==== DOCUMENT EXCERPT
Biden, Xi
US President Joe Biden (R) and China's President Xi Jinping (L) meet on the sidelines of the G20 Summit in Nusa Dua on the Indonesian resort island of Bali on November 14, 2022.
  • The US and China risk a "new cold war" if the two countries drift further apart, an IMF official said. 
  • Shifting investment trends and strained trade could further divide the US and China, the official said.
  • The official said it's in the best interests of both parties to support continued trade ties. 

China and the US risk entering a "new cold war" amid strained economic and trade ties, according to Gita Gopinath, the deputy managing director at the International Monetary Fund. 

In a speech delivered Monday in Colombia, Gopinath highlighted that China's no longer the biggest trader partner for the US, and that the country has also lost ground as a destination for overseas investors.

Economic fragmentation, she said, is increasing, and that poses risks to both nations as far erasing the progress made previously. However, at the same time, each nation has a larger degree of economic interdependence than in the past.

"If fragmentation deepens, we could find ourselves in a new cold war," she said. Falling into such conditions could spark "an annihilation of the gains from open trade."

"It is in [policymaker's]—and everyone's—best interest to advocate strongly for a multilateral rules-based trading system and the institutions that support it," she said. 

To be sure, heightened interdependence, Gopinath said, does ultimately raise the risk of fragmentation. 

Emerging markets including Mexico and India, as well as the United Arab Emirates, have cut into China's trade role with the US. Not only that, but Gopinath said certain "suggestive evidence" illustrates how the direct ties between China and the US of the past are being replaced with indirect links.

"For example, large electronics manufacturers have accelerated relocating production from China to Vietnam, given US tariffs on Chinese goods," she said. "However, Vietnam sources most inputs from China, while most exports go to the US. Meanwhile, Mexico eclipsed China as the biggest exporter of goods to the US in 2023. But many manufacturers opening plants in Mexico are Chinese companies, targeting the US market."

Throughout 2023, economic growth trends for China and the US have increasingly diverged. China has had to navigate a severely troubled real estate sector and a softer-than-expected rebound from the pandemic. The US, on the other hand, has increasingly appeared on track for a soft landing of its economy.
========
■ **EXERCISE TASKS**
- a) Can you quote the stretch of the US–China trade article from "Economic fragmentation, she" through "in the past."?
- b) According to the US–China trade article, which country eclipsed China as the biggest exporter of goods to the US in 2023?
These lines have nothing to do with the US–China trade article.
==== DATA FOR REVIEW
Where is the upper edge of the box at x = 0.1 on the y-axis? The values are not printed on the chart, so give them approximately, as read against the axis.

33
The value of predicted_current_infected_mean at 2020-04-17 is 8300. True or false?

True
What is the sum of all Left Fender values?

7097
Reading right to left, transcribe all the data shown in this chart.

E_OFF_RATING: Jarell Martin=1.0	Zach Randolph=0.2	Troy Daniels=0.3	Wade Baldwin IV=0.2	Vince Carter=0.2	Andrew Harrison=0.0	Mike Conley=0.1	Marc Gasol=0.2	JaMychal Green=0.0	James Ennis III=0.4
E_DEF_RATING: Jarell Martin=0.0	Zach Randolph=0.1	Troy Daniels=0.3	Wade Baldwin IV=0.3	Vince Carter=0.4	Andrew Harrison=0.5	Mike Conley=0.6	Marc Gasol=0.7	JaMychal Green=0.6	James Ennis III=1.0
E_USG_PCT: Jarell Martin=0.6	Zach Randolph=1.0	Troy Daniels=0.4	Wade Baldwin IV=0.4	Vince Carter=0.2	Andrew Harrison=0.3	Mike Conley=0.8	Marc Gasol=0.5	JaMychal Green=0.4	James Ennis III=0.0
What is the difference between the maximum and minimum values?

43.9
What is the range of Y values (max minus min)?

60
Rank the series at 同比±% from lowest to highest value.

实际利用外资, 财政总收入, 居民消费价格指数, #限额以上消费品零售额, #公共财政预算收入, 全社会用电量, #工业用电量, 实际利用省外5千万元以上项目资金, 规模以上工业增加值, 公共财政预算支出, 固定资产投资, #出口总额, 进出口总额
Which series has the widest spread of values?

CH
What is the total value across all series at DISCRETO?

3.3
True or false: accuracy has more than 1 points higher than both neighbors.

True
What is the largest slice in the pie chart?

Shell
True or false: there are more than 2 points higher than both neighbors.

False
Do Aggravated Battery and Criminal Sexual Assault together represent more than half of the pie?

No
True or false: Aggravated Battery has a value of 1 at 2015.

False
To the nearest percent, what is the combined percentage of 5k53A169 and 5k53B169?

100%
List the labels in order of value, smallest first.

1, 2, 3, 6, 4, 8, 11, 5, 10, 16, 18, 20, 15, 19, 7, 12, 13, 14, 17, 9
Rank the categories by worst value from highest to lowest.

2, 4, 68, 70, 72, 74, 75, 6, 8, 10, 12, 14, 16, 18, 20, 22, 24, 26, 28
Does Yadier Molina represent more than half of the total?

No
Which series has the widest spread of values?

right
========
■ **YOUR RESPONSES**
- a)
Economic fragmentation, she said, is increasing, and that poses risks to both nations as far erasing the progress made previously. However, at the same time, each nation has a larger degree of economic interdependence than in the past.

- b) Mexico